Con La grande bellezza agli Oscar siamo applauditi, ma con «la grande ipocrisia» siamo imbattibili: tutti a impallinare il neosottosegretario alle Infrastrutture, senatore Gentile, al quale il direttore de l’Ora della Calabria aveva ricondotto le pressioni intermediate dallo stampatore del quotidiano per bloccare la pubblicazione di una notizia sul figlio indagato del senatore calabrese.
Giustissimo, ma Gentile non si è nominato da solo. E, soprattutto, la storia delle pressioni sulla stampa nell’interesse del senatore che ieri ha però affermato di non averle mai chieste, non è stata una sorpresa sfortunatamente appresa dal premier dopo la nomina: era invece stata già da giorni ampiamente trattata sulle prime pagine dei giornali. Anzi, se si riascolta l’audio della telefonata pubblicato sul sito del giornale calabrese, la pressione sul direttore era motivata dallo stampatore del quotidiano proprio con la necessità di non rovinare l’immagine di Gentile nel momento in cui lo si sapeva appunto in corsa per un posto da sottosegretario. Ecco perché questa nomina, che oggettivamente ha premiato una pressione sul giornale anziché sanzionarla con il discredito reputazionale, più ancora di Gentile interpella il presidente del Consiglio, il cui frequente «ci metto io la faccia» mal si concilia ora con la goffa giustificazione da Prima Repubblica, per cui la nomina sarebbe stata frutto di una non rifiutabile indicazione del socio di maggioranza governativa Alfano, che di Gentile è il capopartito e lo sponsor. Tutto e il contrario di tutto, senza una rivisitazione critica o una condivisione argomentata, possono stare insieme solo e proprio perché la grande ipocrisia è l’unica cecità che permette di non voler vedere il vero nodo: e cioè l’assenza nel premier, almeno sinora, di una idea di giustizia che non si riduca all’aneddotica estemporanea sugli arresti da cambiare quando viene assolto un top manager che conosce o sui nuovi reati stradali da inventare quando emoziona la tragedia di un ragazzo investito; e che non si esaurisca nella promessa di intestarsi l’ultimo segmento di percorsi, come l’introduzione del reato di auto riciclaggio, in realtà ormai da tempo avviati perché dettati dall’Europa e elaborati già in dettaglio da tre apposite commissioni.

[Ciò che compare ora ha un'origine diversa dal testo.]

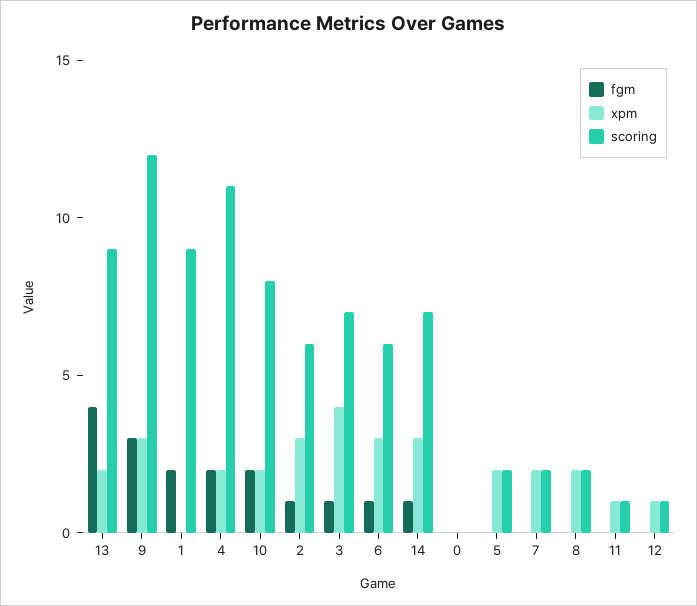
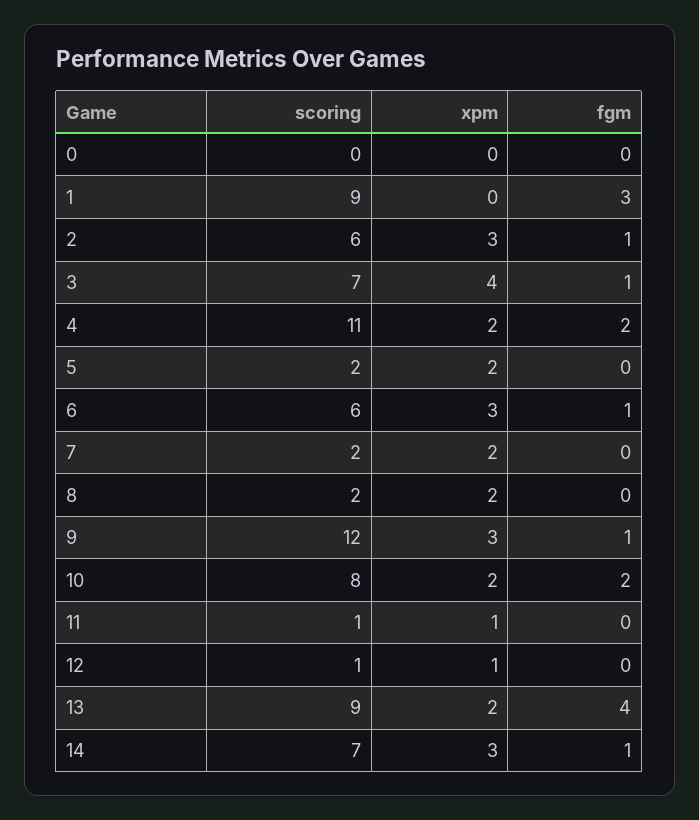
fgm, 9: 3 -> 1
fgm, 1: 2 -> 3

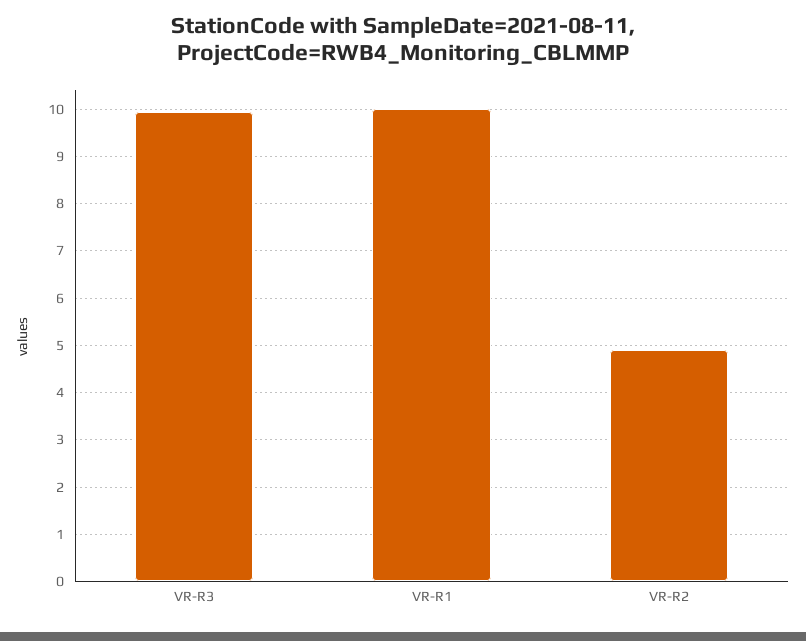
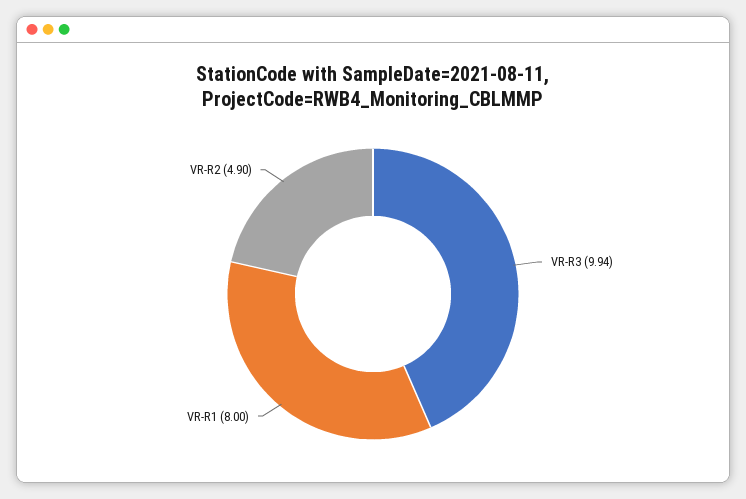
VR-R1: 10 -> 8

È di questa assenza di una idea di giustizia che «parlano» certe nomine, alle quali peraltro il neoministro pd Orlando pare assistere con imbarazzo. A parole, ad esempio, il correntismo togato è unanimemente bollato come un morbo della magistratura, eppure il governo Renzi conferma Cosimo Ferri sottosegretario alla Giustizia, cioè proprio il magistrato proverbialmente leader di una delle più forti correnti, all’interno della quale sta crescendo il mal di pancia appunto per la commistione tra corrente come espressione culturale e corrente come veicolo politico. Tra ciò che sulla giustizia ha operato Berlusconi e ciò che in questi 20 anni hanno opposto i suoi contraddittori, Renzi fa pari e patta con la sbrigativa espressione «basta con i derby ideologici, tanto nessuno cambierebbe idea»: poi però nomina un altro sottosegretario alla Giustizia in Enrico Costa, parlamentare che legittimamente è stato tra i massimi pasdaràn di una delle due fazioni asseritamente in derby, quella degli ultraberlusconiani (oggi neoalfaniani) in prima fila nelle leggi ad personam, contro una imprescindibile riforma dello scandalo di 130.000 prescrizioni l’anno, a favore di stringenti limiti alle intercettazioni, e all’attacco della giurisdizione se si esprime in processi sgraditi. Passa così quasi in secondo piano che, appena insediato e a dispetto dei propositi, nel governo una sola mano già cominci a non bastare più per contare gli indagati tra ministri e sottosegretari: si può in teoria ritenere che sia un problema, si può motivare invece che non lo sia mai, o a quali condizioni non lo sia, e sarebbero tutte posizioni legittime se argomentate e rivendicate. Ma il punto è che questo governo non si sa cosa pensi.